The step most likely to fail under scrutiny is the passage from the rational number $p/q$ to its residue modulo $1979$, which requires checking that $1979\nmid q$.
Solution
Let
$$S=1-\frac12+\frac13-\frac14+\cdots-\frac1{1318}+\frac1{1319}.$$
Write $S=p/q$ in lowest terms.
Since
$$\sqrt{1979}<45,$$
a direct check shows that none of the primes
$$2,3,5,7,11,13,17,19,23,29,31,37,41,43$$
divides $1979$. Hence $1979$ is prime.
Define
$$H_n=\sum_{k=1}^{n}\frac1k.$$
Separating the even terms in the alternating sum gives
$$S=H_{1319}-2\sum_{k=1}^{659}\frac1{2k}.$$
Since
$$2\sum_{k=1}^{659}\frac1{2k} =\sum_{k=1}^{659}\frac1k =H_{659},$$
we obtain
$$S=H_{1319}-H_{659} =\sum_{k=660}^{1319}\frac1k.$$
Consider this sum modulo $1979$. Every denominator $k$ satisfies
$$1\le k\le1319<1979,$$
so $k\not\equiv0\pmod{1979}$ and therefore has a multiplicative inverse modulo $1979$.
For $660\le k\le1319$,
$$660\le1979-k\le1319.$$
Thus the set ${660,\dots,1319}$ is mapped to itself by $k\mapsto1979-k$.

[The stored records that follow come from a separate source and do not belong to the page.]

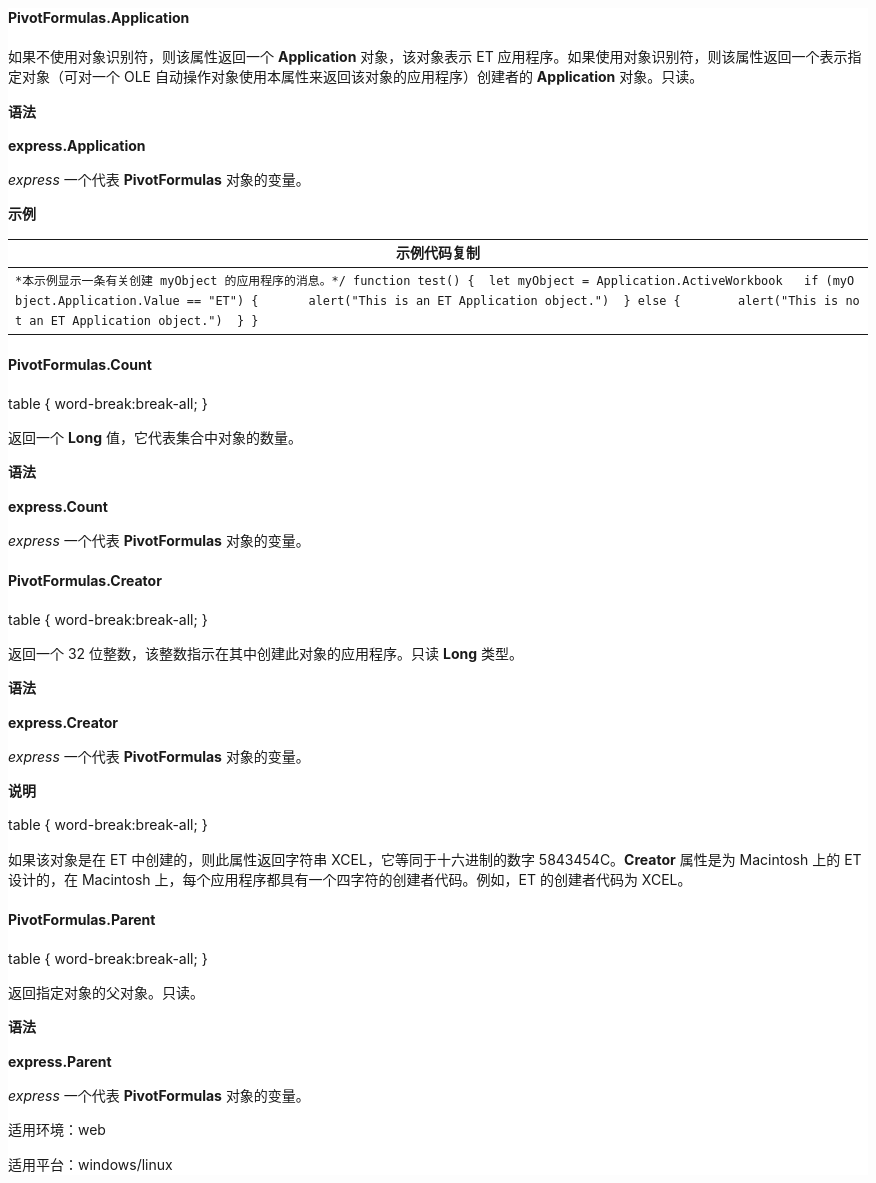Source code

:#### **PivotFormulas.Application**

如果不使用对象识别符，则该属性返回一个 **Application** 对象，该对象表示 ET 应用程序。如果使用对象识别符，则该属性返回一个表示指定对象（可对一个 OLE 自动操作对象使用本属性来返回该对象的应用程序）创建者的 **Application** 对象。只读。

**语法**

**express.Application**

*express*   一个代表 **PivotFormulas** 对象的变量。

**示例**

| 示例代码复制                                                 |
| ------------------------------------------------------------ |
| `*本示例显示一条有关创建 myObject 的应用程序的消息。*/ function test() { 	let myObject = Application.ActiveWorkbook 	if (myObject.Application.Value == "ET") { 		alert("This is an ET Application object.") 	} else { 		alert("This is not an ET Application object.") 	} }` |

#### **PivotFormulas.Count**

table { word-break:break-all; }

返回一个 **Long** 值，它代表集合中对象的数量。

**语法**

**express.Count**

*express*   一个代表 **PivotFormulas** 对象的变量。

#### **PivotFormulas.Creator**

table { word-break:break-all; }

返回一个 32 位整数，该整数指示在其中创建此对象的应用程序。只读 **Long** 类型。

**语法**

**express.Creator**

*express*   一个代表 **PivotFormulas** 对象的变量。

**说明**

table { word-break:break-all; }

如果该对象是在 ET 中创建的，则此属性返回字符串 XCEL，它等同于十六进制的数字 5843454C。**Creator** 属性是为 Macintosh 上的 ET 设计的，在 Macintosh 上，每个应用程序都具有一个四字符的创建者代码。例如，ET 的创建者代码为 XCEL。

#### **PivotFormulas.Parent**

table { word-break:break-all; }

返回指定对象的父对象。只读。

**语法**

**express.Parent**

*express*   一个代表 **PivotFormulas** 对象的变量。

适用环境：web

适用平台：windows/linux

A fixed point would satisfy
$$k=1979-k,$$
hence $2k=1979$, impossible because $1979$ is odd. Therefore the set splits into disjoint pairs ${k,1979-k}$.
For each pair,
$$1979-k\equiv -k \pmod{1979},$$
so
$$\frac1{1979-k} \equiv \frac1{-k} \equiv -\frac1k \pmod{1979}.$$
Consequently,
$$\frac1k+\frac1{1979-k}\equiv0\pmod{1979}.$$
Summing over all pairs yields
$$S=\sum_{k=660}^{1319}\frac1k\equiv0\pmod{1979}.$$
Now $S=p/q$ in lowest terms. Since every denominator appearing in the original sum is less than $1979$, the denominator $q$ is not divisible by $1979$. Hence $q$ is invertible modulo $1979$. From
$$\frac pq=S\equiv0\pmod{1979}$$
we obtain
$$p\equiv0\pmod{1979}.$$
Therefore $1979\mid p$.
This completes the proof.
∎
Verification of Key Steps
The identity
$$S=H_{1319}-H_{659}$$
comes from
$$S=H_{1319}-2\sum_{k=1}^{659}\frac1{2k}.$$
Replacing $\frac1{2k}$ by $\frac12\cdot\frac1k$ gives
$$2\sum_{k=1}^{659}\frac1{2k} =\sum_{k=1}^{659}\frac1k,$$
hence
$$S=H_{1319}-H_{659}.$$
A common mistake is to forget the factor $2$.
The pairing argument depends on the interval exactly. If $660\le k\le1319$, then
$$1979-1319=660,\qquad 1979-660=1319,$$
so $1979-k$ again lies between $660$ and $1319$. Since $2k=1979$ has no integer solution, no term is paired with itself.
The final modular step requires $1979\nmid q$. Every denominator in the original sum is less than $1979$, so after bringing the terms to a common denominator and reducing, the denominator cannot acquire a factor $1979$. Thus $q$ is invertible modulo $1979$, and $p/q\equiv0$ indeed implies $p\equiv0$.
Alternative Approaches
Instead of rewriting the alternating sum as $H_{1319}-H_{659}$, one may directly work with
$$S=\sum_{m=1}^{660}\frac1{2m-1}-\sum_{m=1}^{659}\frac1{2m}.$$
Modulo $1979$, the odd denominator $2m-1$ pairs with $1979-(2m-1)$, which is even, and every even denominator $2m$ pairs with $1979-2m$, which is odd. After reorganizing the terms, each pair contributes zero modulo $1979$.
The method using
$$S=\sum_{k=660}^{1319}\frac1k$$
is preferable because the pairing $k\leftrightarrow1979-k$ becomes completely transparent and avoids bookkeeping between odd and even denominators.